I timidi segnali di migliormento potrebbero essere vanificati dall’allentamento delle misure. La Liguria è ancora fuori dalle percentuali ritenute accettabili per consentire il ricovero anche di persone che non hanno il Covid: rispetto al 30% di posti occupati in terapia intensiva da pazienti Covid positivi, la Liguria è sesta con il 47%.
Per quanto riguarda l’occupazione dei posti letto la situazione è ancora lontana dalla normalità: 54% contro la soglia fissata del 40%.
Per questo secondo Gimbe e il presidente Nino Cartabellotta occorre fare attenzione, perché «i pazienti Covid-19 “invadono” i altri reparti limitando la possibilità di curare pazienti con altre patologie e determinando il rinvio di altre prestazioni, interventi chirurgici inclusi».
Per ora le misure di contenimento si riflettono sulle curve degli attualmente positivi, di ricoveri e terapie intensive, che sembrano avere superato il picco e iniziato la fase discendente, mentre la curva dei decessi continua a salire.

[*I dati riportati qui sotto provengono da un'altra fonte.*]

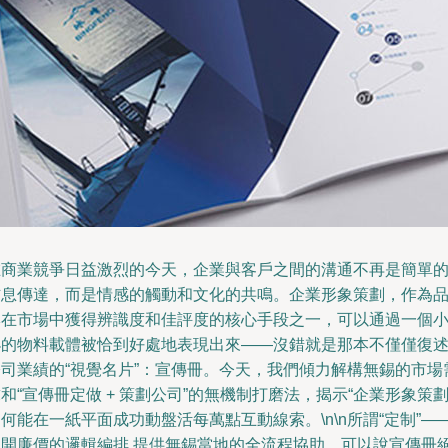
在商業競爭日益激烈的今天，企業與客戶之間的溝通不再是簡單
信息傳達，而是情感的觸動和文化的共鳴。企業形象策劃，作為
牌在市場中獲得辨識度和佳評度的核心手段之一，可以通過一個
小的物料載體被恰到好處地表現出來——沒錯就是那本不僅僅復
公司業績的“視覺名片”：宣傳冊。今天，我們傾力解構無錫的市場
和“宣傳冊定做 + 策劃公司”的無機制打磨法，揭示“企業形象策
何能在一紙平面成功動盤活每萬點互動線索。\n\n所謂“定制”—
避開廉價的邏輯編排 提供無錫當地的全流程協助，可以說宣傳冊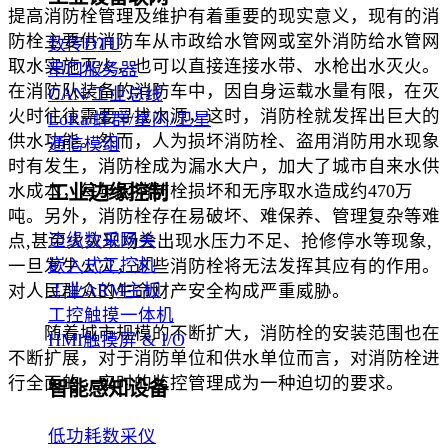
提高消防栓管理及维护有着重要的现实意义，现有的消
防栓主要供消防车从市政给水管网或室外消防给水管网
数传DTU
取水实施灭火，也可以直接连接水带、水枪出水灭火。
串口服务器
在消防队装备的消防车中，因自身运载水量有限，在灭
CAN/工业总线
火时往往需要寻找水源，这时，消防栓就发挥出巨大的
LoRa/蜂群/星闪/卫星
供水功能。然而，人为损坏消防栓、盗用消防用水现象
通信模组
时有发生，消防栓成为漏水大户，加大了城市自来水供
水成本，每年因消防栓损坏和无序取水造成约470万
工业边缘控制
吨。另外，消防栓存在易破坏、难保养、管理复杂等难
边缘数采网关
点,甚至火灾现场会出现水压力不足、抢修停水等现象,
嵌入式工控机
一旦发生火灾，这些消防栓将无法发挥其应有的作用。
工业ARM主板
对人民群众的生命财产安全构成严重威胁。
工控触摸一体机
随着城市规模的不断扩大，消防栓的安装范围也在
HMI触摸屏 & I/O
不断扩展，对于消防单位和供水单位而言，对消防栓进
行全面的、实时的监控管理成为一种迫切的要求。
智能感知设备
低功耗数采仪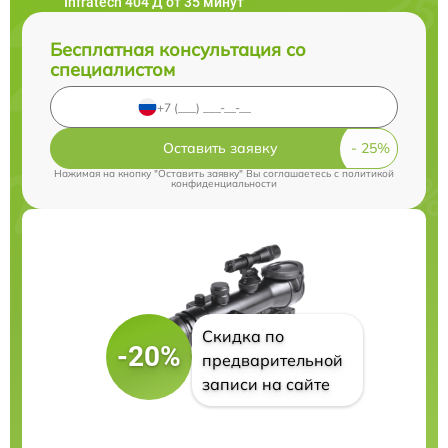
Infratech 404 Д от 35 минут
Бесплатная консультация со
специалистом
Оставить заявку
Нажимая на кнопку "Оставить заявку" Вы соглашаетесь c
политикой
конфиденциальности
Скидка по
-20%
предварительной
записи на сайте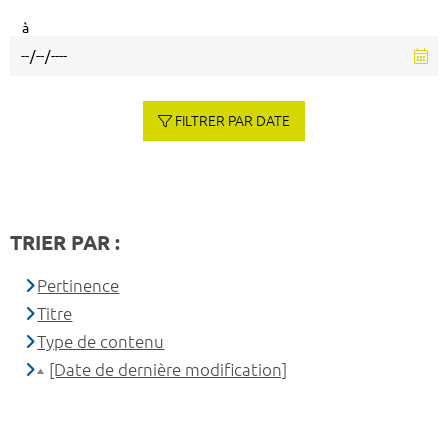
à
FILTRER PAR DATE
TRIER PAR :
Pertinence
Titre
Type de contenu
[Date de dernière modification]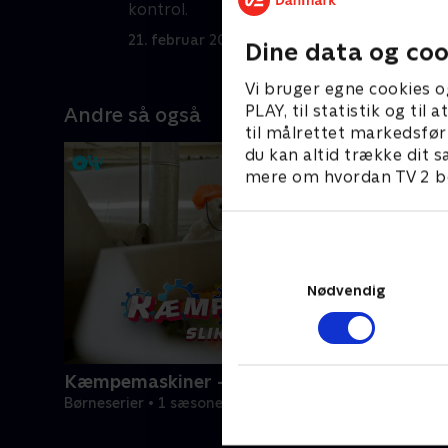
kontrol.
r
21. februar 2023 • 21 min
2
Dine data og coo
Vi bruger egne cookies o
PLAY, til statistik og ti
Andre så også
til målrettet markedsfør
du kan altid trække dit s
mere om hvordan TV 2 be
Nødvendig
Kæmpemaskiner - Slikfabrikken
Børneserier • 1 sæsoner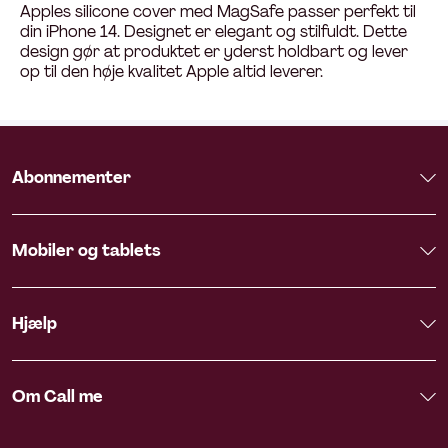
Apples silicone cover med MagSafe passer perfekt til
din iPhone 14. Designet er elegant og stilfuldt. Dette
design gør at produktet er yderst holdbart og lever
op til den høje kvalitet Apple altid leverer.
Abonnementer
Mobiler og tablets
Hjælp
Om Call me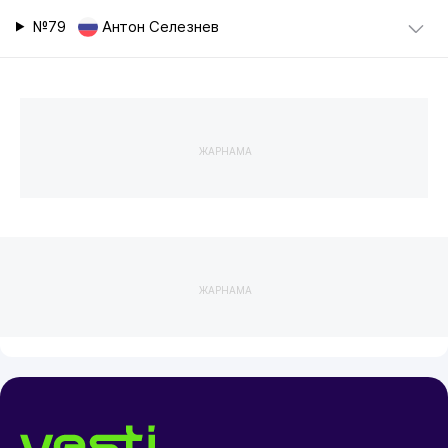
№79
Антон Селезнев
ЖАРНАМА
ЖАРНАМА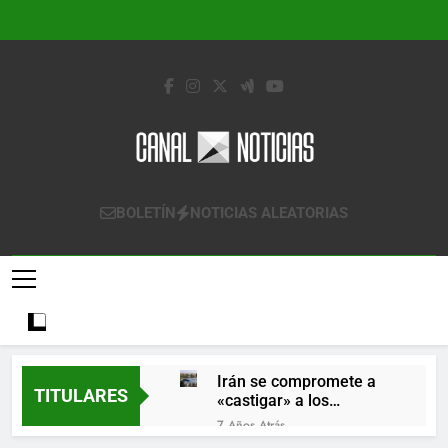
Saltar
al
contenido
Canal Noticias
Canal Noticias
BOLETÍN
NOTICIAS ALEATORIAS
Irán se compromete a
TITULARES
«castigar» a los
responsables de
7 Años Atrás
derribar un avión
Lo que se espera de los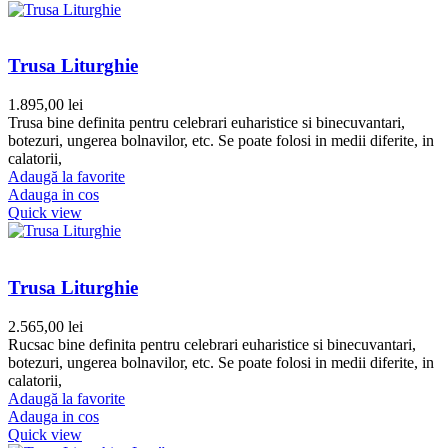
Trusa Liturghie
1.895,00
lei
Trusa bine definita pentru celebrari euharistice si binecuvantari,
botezuri, ungerea bolnavilor, etc. Se poate folosi in medii diferite, in
calatorii,
Adaugă la favorite
Adauga in cos
Quick view
Trusa Liturghie
2.565,00
lei
Rucsac bine definita pentru celebrari euharistice si binecuvantari,
botezuri, ungerea bolnavilor, etc. Se poate folosi in medii diferite, in
calatorii,
Adaugă la favorite
Adauga in cos
Quick view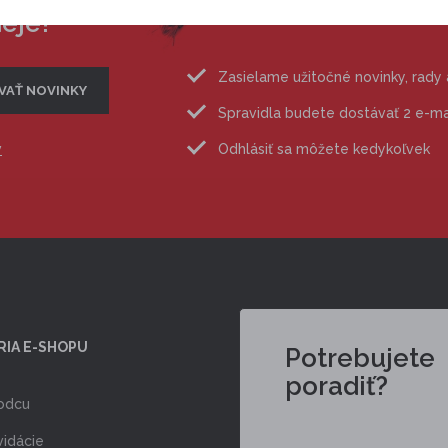
deje?
Zasielame užitočné novinky, rady
Spravidla budete dostávať 2 e-m
v
Odhlásiť sa môžete kedykoľvek
RIA E-SHOPU
Potrebujete
poradiť?
odcu
vidácie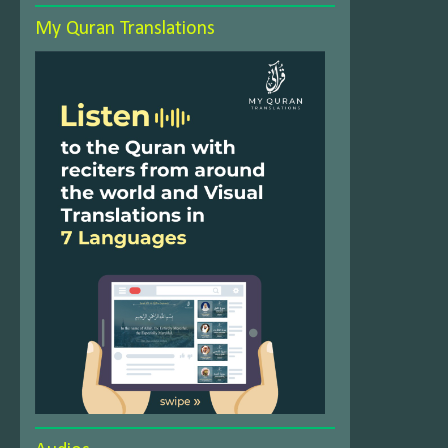
My Quran Translations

La Fondazione Gimbe ha valutato l’impatto delle misure introdotte dal Dpcm del 3 novembre con il “sistema a colori”, esaminando il trend di alcuni indicatori nel periodo compreso dal 6 novembre (data d’introduzione delle misure) al 28 novembre (ultimo giorno prima degli allentamenti in alcune Regioni). In dettaglio, sono state riportate le variazioni in 23 giorni di osservazione su 5 indicatori.
Risulta evidente che sull’allentamento delle misure del 29 novembre, deciso sulla base dei criteri del Dpcm 3 novembre, pesa di fatto solo la riduzione dell’indice Rt, visto che tutti gli altri indicatori sono peggiorati rispetto al 6 novembre, tranne rare eccezioni (la Liguria è una di queste).
«La nostra analisi – ribadisce Renata Gili, responsabile Ricerca sui servizi sanitari della Fondazione Gimbe – conferma che, Rt a parte, non si intravedono risultati tangibili a 3 settimane dall’introduzione delle misure. Inoltre, suggerisce che sbiadire troppo presto il colore delle Regioni rischia di determinare una risalita prima dell’indice Rt, poi della curva epidemica e quindi dei tassi di ospedalizzazione. In altre parole, con la circolazione del virus ancora troppo elevata per riprendere un efficace contact tracing e con la pressione sugli ospedali molto alta, i primi timidi segnali di miglioramento rischiano di essere vanificati dall’allentamento delle misure».
«L’entità del miglioramento di alcuni parametri – spiega Cartabellotta – è peraltro sovrastimata sia da ritardi di notifica e completezza dei dati comunicati dalle Regioni, sia da alcuni fattori di non sempre chiara interpretazione. Diminuzione dei casi testati e limitata esecuzione del tampone nei contatti di positivi, con conseguente riduzione dell’incidenza di nuovi casi; ritardo di comunicazione delle date di diagnosi, prelievo e inizio sintomi, che abbassano il valore dell’indice Rt; conversione di posti letto di area medica destinati a pazienti affetti da altre patologie, con conseguente riduzione del tasso di occupazione ospedaliera».
«A poche ore dalla firma del nuovo Dpcm – sostiene Cartabellotta – che dovrebbe guidare i nostri comportamenti sino alla fine delle festività natalizie, la Fondazione Gimbe chiede al governo di mantenere la linea del rigore, al fine di evitare una nuova inversione della curva del contagio e aumentare la pressione, già intensa, sugli ospedali dove i professionisti sanitari sono al limite dello stremo. Chiediamo inoltre di rivedere le tempistiche per ridurre l’intensità del colore delle Regioni: i dati confermano che due settimane di “osservazione” sono insufficienti per valutare un miglioramento tangibile sulla curva dei contagi e, soprattutto, sui tassi di ospedalizzazione. In tal senso, l’ipotesi di un'”Italia tutta gialla” in tempi brevi è più un desiderata della politica che una strategia di controllo dell’epidemia».